Oh BTW. You need to set up an error log as part of the job from within autosys. Go to job definition and click on Advanced Features for the job. Put in a file name for a Redirect to Standard Error. Try to run the job from autosys and then look at the error file. It should tell you the parts that it is failing on. Like I said, it probably cannot find a file because of an incomplete path.

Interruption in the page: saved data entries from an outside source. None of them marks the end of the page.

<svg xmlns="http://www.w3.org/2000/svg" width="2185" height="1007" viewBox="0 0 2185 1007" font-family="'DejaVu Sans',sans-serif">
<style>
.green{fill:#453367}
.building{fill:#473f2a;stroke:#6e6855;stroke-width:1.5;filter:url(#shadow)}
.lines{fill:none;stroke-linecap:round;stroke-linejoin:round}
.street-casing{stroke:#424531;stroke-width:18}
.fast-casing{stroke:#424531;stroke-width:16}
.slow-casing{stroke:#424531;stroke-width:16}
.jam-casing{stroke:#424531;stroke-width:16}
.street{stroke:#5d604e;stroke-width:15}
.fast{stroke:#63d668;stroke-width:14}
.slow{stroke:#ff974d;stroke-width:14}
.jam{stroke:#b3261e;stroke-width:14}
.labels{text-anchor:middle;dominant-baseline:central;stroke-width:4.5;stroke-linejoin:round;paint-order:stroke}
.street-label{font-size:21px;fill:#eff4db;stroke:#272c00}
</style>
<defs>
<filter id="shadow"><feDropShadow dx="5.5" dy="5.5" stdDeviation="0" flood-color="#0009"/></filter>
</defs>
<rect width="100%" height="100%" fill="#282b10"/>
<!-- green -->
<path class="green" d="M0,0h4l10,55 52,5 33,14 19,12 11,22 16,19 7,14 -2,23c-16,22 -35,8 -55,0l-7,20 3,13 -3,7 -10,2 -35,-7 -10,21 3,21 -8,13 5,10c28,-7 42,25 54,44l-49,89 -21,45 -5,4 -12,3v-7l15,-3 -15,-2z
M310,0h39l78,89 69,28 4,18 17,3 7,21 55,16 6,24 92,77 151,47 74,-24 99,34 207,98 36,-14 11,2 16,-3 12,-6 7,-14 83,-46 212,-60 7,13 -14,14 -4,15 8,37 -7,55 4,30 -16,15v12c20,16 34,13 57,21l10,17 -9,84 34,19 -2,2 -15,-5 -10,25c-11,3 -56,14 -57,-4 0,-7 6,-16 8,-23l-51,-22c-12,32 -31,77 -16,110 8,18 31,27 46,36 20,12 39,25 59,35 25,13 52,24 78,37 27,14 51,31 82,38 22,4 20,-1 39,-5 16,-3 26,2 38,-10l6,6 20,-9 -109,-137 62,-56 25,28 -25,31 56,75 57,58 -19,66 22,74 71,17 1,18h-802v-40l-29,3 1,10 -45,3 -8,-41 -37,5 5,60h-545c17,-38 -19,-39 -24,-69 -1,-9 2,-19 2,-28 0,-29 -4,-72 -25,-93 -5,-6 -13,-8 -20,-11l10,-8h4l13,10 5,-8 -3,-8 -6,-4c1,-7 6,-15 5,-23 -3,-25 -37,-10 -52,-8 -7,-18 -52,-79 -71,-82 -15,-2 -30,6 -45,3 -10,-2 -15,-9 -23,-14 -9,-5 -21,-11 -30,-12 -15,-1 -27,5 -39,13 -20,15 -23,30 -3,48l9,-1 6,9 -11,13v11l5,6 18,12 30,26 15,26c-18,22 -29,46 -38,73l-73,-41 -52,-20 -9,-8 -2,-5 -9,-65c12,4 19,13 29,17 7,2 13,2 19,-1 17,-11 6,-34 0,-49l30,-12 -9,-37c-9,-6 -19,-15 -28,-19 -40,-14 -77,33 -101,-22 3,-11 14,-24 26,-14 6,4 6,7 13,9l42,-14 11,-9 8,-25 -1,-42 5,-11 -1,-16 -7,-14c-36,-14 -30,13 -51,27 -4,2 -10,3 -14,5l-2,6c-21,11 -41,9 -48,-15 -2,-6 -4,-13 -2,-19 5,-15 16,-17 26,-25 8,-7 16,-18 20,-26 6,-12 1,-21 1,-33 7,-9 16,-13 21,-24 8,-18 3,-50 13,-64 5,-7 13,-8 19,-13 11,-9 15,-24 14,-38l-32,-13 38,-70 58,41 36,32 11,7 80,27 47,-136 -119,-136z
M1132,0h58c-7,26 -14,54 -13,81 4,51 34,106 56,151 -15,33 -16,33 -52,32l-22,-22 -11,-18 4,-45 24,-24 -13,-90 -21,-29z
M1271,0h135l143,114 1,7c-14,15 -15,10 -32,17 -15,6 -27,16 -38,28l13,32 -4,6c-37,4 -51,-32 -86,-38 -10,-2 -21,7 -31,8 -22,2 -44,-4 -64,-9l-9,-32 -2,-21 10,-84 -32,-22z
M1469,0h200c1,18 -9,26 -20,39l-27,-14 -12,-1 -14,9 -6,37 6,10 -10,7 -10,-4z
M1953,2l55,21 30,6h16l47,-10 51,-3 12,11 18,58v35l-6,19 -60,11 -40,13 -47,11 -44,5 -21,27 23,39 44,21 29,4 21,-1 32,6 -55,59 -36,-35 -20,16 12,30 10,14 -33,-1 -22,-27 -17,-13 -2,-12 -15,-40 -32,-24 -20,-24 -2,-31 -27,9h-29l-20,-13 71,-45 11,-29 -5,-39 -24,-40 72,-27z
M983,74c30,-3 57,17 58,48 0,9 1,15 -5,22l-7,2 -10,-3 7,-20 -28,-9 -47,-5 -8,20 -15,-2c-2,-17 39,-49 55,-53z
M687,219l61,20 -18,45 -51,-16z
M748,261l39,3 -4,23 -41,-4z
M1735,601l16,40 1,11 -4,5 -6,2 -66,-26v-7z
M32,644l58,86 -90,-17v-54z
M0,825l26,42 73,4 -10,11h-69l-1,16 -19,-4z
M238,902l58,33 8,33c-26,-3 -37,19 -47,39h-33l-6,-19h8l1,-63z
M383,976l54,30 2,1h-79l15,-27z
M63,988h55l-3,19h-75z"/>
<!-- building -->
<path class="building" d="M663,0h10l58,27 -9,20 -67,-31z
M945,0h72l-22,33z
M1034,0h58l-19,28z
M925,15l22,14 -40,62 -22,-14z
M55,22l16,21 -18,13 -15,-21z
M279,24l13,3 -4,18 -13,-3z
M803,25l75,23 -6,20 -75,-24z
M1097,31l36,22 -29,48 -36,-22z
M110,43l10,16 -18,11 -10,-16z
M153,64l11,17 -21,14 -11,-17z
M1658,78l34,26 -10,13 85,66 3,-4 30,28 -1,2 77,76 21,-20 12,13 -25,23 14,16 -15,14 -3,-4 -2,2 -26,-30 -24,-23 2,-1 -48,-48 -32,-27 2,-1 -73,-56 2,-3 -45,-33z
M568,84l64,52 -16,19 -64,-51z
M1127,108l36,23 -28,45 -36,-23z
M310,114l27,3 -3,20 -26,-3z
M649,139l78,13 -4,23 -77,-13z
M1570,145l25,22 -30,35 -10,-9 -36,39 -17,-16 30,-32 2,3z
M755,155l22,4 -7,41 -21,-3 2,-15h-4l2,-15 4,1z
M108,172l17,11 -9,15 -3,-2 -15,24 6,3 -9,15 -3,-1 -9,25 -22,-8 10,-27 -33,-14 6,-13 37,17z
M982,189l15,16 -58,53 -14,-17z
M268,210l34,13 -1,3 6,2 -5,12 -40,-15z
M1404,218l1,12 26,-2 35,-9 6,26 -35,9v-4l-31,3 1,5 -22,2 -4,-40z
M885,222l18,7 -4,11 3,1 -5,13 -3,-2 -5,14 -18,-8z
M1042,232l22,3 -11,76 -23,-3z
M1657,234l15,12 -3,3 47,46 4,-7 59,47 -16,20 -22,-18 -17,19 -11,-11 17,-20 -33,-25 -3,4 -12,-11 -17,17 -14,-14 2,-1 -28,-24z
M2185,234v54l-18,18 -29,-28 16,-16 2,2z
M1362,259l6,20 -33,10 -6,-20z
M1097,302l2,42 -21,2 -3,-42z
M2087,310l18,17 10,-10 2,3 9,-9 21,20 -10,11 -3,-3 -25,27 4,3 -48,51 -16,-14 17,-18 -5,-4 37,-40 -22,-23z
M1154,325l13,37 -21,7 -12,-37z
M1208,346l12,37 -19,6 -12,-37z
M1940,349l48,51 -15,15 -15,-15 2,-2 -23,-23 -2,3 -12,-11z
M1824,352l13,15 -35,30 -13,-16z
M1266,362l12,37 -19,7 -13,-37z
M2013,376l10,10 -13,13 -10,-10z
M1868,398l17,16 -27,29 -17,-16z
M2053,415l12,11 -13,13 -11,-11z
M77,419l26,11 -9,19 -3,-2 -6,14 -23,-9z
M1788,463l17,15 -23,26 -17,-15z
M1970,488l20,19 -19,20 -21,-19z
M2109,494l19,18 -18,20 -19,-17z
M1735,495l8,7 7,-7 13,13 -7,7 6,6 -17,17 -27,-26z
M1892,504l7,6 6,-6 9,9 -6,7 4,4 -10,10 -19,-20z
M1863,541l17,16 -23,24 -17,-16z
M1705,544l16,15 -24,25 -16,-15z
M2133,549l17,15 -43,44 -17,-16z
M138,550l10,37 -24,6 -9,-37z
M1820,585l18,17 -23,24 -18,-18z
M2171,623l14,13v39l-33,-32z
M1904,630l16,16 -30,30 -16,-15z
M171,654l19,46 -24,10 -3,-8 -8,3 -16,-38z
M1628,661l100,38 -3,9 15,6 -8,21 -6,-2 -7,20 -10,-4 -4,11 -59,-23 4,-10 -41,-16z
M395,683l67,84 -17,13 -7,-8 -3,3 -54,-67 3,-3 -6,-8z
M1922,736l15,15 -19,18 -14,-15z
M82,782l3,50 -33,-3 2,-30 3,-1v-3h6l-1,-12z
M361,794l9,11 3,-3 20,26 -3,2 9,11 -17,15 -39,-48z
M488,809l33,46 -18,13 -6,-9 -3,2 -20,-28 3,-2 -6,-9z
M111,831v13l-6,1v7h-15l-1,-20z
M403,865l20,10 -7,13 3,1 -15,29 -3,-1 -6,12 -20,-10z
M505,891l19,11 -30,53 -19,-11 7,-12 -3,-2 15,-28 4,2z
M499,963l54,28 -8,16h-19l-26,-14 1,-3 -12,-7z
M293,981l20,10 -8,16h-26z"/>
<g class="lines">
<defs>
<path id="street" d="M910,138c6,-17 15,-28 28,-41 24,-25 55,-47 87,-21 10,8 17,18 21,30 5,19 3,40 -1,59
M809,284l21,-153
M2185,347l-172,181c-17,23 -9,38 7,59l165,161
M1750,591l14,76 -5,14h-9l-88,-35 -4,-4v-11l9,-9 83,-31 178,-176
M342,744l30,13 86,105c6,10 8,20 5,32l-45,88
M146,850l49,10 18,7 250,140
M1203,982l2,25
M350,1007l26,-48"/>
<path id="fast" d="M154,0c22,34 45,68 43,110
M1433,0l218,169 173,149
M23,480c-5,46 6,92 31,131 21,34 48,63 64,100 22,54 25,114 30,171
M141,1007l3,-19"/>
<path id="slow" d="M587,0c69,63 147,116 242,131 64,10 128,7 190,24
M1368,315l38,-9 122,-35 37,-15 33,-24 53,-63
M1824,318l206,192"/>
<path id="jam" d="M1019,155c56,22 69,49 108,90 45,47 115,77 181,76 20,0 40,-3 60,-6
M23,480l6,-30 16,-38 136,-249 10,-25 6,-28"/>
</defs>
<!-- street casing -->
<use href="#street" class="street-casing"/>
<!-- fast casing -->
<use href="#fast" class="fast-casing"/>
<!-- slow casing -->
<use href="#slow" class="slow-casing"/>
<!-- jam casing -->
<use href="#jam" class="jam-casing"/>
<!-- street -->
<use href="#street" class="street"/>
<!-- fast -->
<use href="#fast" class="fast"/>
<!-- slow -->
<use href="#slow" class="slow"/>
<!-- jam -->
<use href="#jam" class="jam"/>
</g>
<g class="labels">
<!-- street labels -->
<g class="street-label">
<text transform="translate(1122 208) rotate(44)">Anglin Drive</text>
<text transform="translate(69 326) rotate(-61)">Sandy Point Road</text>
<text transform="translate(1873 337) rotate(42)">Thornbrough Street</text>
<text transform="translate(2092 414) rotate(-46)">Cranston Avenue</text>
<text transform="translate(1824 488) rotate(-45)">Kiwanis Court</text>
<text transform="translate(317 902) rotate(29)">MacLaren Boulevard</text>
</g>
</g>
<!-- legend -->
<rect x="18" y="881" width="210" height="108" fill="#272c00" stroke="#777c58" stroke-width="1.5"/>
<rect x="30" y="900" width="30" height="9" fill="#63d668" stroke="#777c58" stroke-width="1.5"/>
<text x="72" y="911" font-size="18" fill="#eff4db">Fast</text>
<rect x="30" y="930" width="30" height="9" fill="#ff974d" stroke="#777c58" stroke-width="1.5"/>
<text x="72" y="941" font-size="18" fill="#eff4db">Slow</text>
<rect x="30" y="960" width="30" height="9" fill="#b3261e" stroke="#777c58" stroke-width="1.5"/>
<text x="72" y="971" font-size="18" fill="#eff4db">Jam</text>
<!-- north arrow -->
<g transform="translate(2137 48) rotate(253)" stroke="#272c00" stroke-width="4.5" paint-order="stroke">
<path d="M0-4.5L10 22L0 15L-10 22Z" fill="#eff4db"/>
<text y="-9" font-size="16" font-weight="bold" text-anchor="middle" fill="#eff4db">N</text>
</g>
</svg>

Thanks, Shag, for replying.
I suspected it might be a problem with the file paths, so I tried changing the AutoSys command line from this:
$DPS_perl/run_plsql_task LCL_To_DIF_Dlr_Ld_Prep $DPS_task
to one in which the paths represented by $DPS_perl and $DPS_task were spelled out in full, and it still wouldn’t run. In a way I’m glad that doesn’t seem to be the problem because if possible I’d like to set this up in a manner that can be ported to production with a minimum of fuss.
I even tried having AutoSys doing a “helloworld.pl”, using both my version of Perl and the standard version without success.
Thanks mainly to Shagnasty’s input, and also a coworker here who suggested the same thing. It was definitely a problem with the file paths. My co-worker suggested that I just hardcode the paths in my AutoSys jobs, but I was very reluctant to do that as it would complicate porting the implementation to production considerably. But I found I could get around the problem by having the Perl script read a standard repository of environment variables with their exports, and it worked.